The BioMCP worker uses the following process to log data to BigQuery:

  1. Authentication: The worker generates a JWT token using the service account credentials
  2. Token Exchange: The JWT is exchanged for a Google OAuth access token
  3. Data Insertion: The worker uses BigQuery's streaming insert API to log events

The implementation includes:

  • Token caching to minimize authentication requests
  • Error handling for failed logging attempts
  • Automatic retry logic for transient failures

Logged Information

By default, the following information is logged to BigQuery:

  • timestamp: When the event occurred
  • userEmail: The email address of the authenticated user (if available)
  • query: The query or request that was made

You can extend the logging schema to include additional information as needed.
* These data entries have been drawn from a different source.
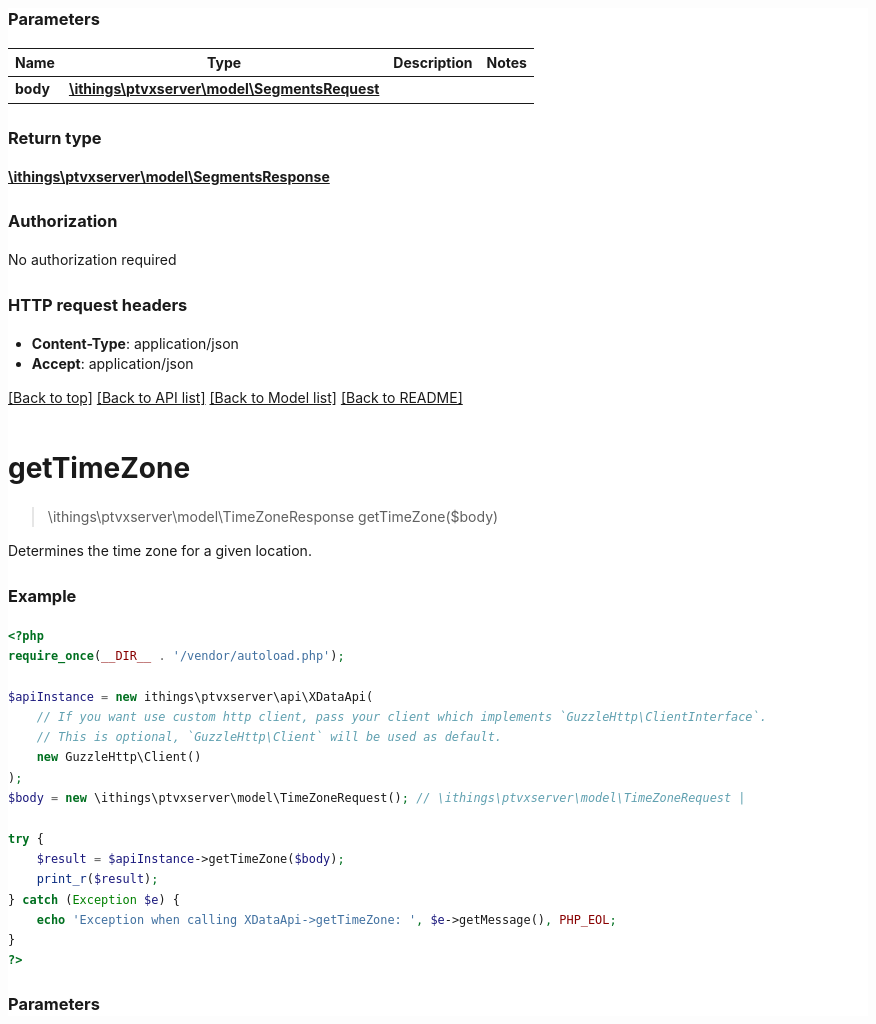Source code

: ### Parameters

Name | Type | Description  | Notes
------------- | ------------- | ------------- | -------------
 **body** | [**\ithings\ptvxserver\model\SegmentsRequest**](../Model/SegmentsRequest.md)|  |

### Return type

[**\ithings\ptvxserver\model\SegmentsResponse**](../Model/SegmentsResponse.md)

### Authorization

No authorization required

### HTTP request headers

 - **Content-Type**: application/json
 - **Accept**: application/json

[[Back to top]](#) [[Back to API list]](../../README.md#documentation-for-api-endpoints) [[Back to Model list]](../../README.md#documentation-for-models) [[Back to README]](../../README.md)

# **getTimeZone**
> \ithings\ptvxserver\model\TimeZoneResponse getTimeZone($body)



Determines the time zone for a given location.

### Example
```php
<?php
require_once(__DIR__ . '/vendor/autoload.php');

$apiInstance = new ithings\ptvxserver\api\XDataApi(
    // If you want use custom http client, pass your client which implements `GuzzleHttp\ClientInterface`.
    // This is optional, `GuzzleHttp\Client` will be used as default.
    new GuzzleHttp\Client()
);
$body = new \ithings\ptvxserver\model\TimeZoneRequest(); // \ithings\ptvxserver\model\TimeZoneRequest | 

try {
    $result = $apiInstance->getTimeZone($body);
    print_r($result);
} catch (Exception $e) {
    echo 'Exception when calling XDataApi->getTimeZone: ', $e->getMessage(), PHP_EOL;
}
?>
```

### Parameters
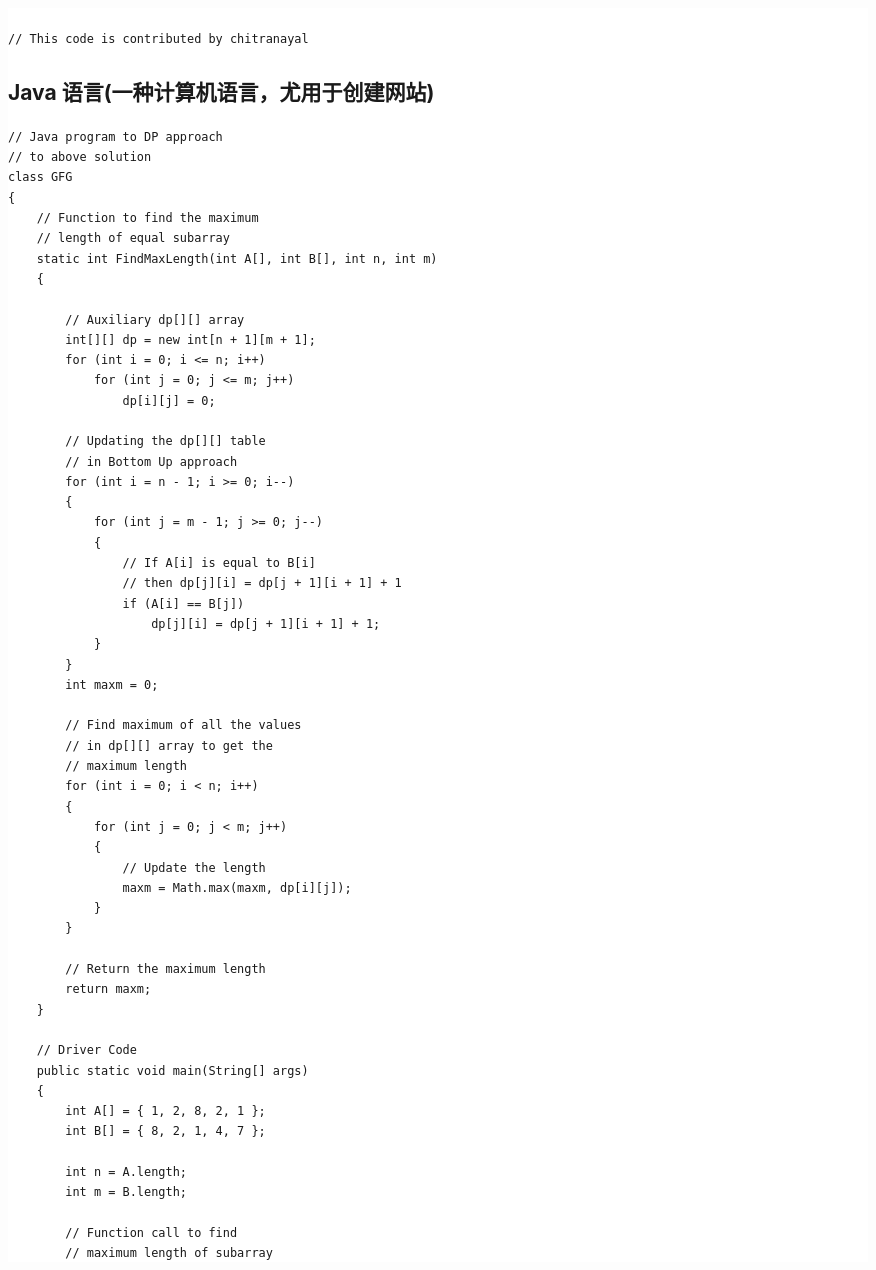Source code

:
 ```

// This code is contributed by chitranayal
```

## Java 语言(一种计算机语言，尤用于创建网站)

```
// Java program to DP approach
// to above solution
class GFG
{
    // Function to find the maximum
    // length of equal subarray
    static int FindMaxLength(int A[], int B[], int n, int m)
    {

        // Auxiliary dp[][] array
        int[][] dp = new int[n + 1][m + 1];
        for (int i = 0; i <= n; i++)
            for (int j = 0; j <= m; j++)
                dp[i][j] = 0;

        // Updating the dp[][] table
        // in Bottom Up approach
        for (int i = n - 1; i >= 0; i--)
        {
            for (int j = m - 1; j >= 0; j--)
            {
                // If A[i] is equal to B[i]
                // then dp[j][i] = dp[j + 1][i + 1] + 1
                if (A[i] == B[j])
                    dp[j][i] = dp[j + 1][i + 1] + 1;
            }
        }
        int maxm = 0;

        // Find maximum of all the values
        // in dp[][] array to get the
        // maximum length
        for (int i = 0; i < n; i++)
        {
            for (int j = 0; j < m; j++)
            {
                // Update the length
                maxm = Math.max(maxm, dp[i][j]);
            }
        }

        // Return the maximum length
        return maxm;
    }

    // Driver Code
    public static void main(String[] args)
    {
        int A[] = { 1, 2, 8, 2, 1 };
        int B[] = { 8, 2, 1, 4, 7 };

        int n = A.length;
        int m = B.length;

        // Function call to find
        // maximum length of subarray
```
Accessing and Analyzing Logs

To access and analyze the logs:

  1. Query the BigQuery Table

  2. Use the BigQuery console or SQL to query your logs

  3. Example query to see recent logs:

    SELECT timestamp, userEmail, query
    FROM `your-project.biomcp_logs.worker_logs`
    ORDER BY timestamp DESC
    LIMIT 100
    

  4. Create Visualizations

  5. Use Google Data Studio to create dashboards based on your BigQuery data

  6. Connect Data Studio to your BigQuery table and create visualizations

Security Considerations

  • The service account key is sensitive information and should be protected
  • Use Cloudflare's secret management to store the key securely
  • Consider implementing field-level encryption for sensitive data
  • Implement data retention policies to comply with privacy regulations
  • IMPORTANT: Never include PHI (Protected Health Information) or PII (Personally Identifiable Information) in queries or logs
  • Ensure all queries are sanitized to remove patient identifiers, medical record numbers, and other sensitive information
  • Consider implementing automatic redaction of potential PHI/PII from logs
  • Regularly audit logs to ensure compliance with HIPAA and other privacy regulations
  • Remember that BigQuery logs are not designed for storing protected health information

Troubleshooting

  • Authentication Failures: Verify that the service account key is correctly formatted and has the necessary permissions
  • Insertion Errors: Check that the BigQuery table schema matches the data being inserted
  • Missing Logs: Ensure that the worker has network access to the BigQuery API

Example Code

The worker includes the following key functions for BigQuery logging:

  • getBQToken(): Fetches and caches a BigQuery OAuth token
  • insertEvent(): Inserts a single row into BigQuery via streaming insert

These functions handle the authentication and data insertion process automatically.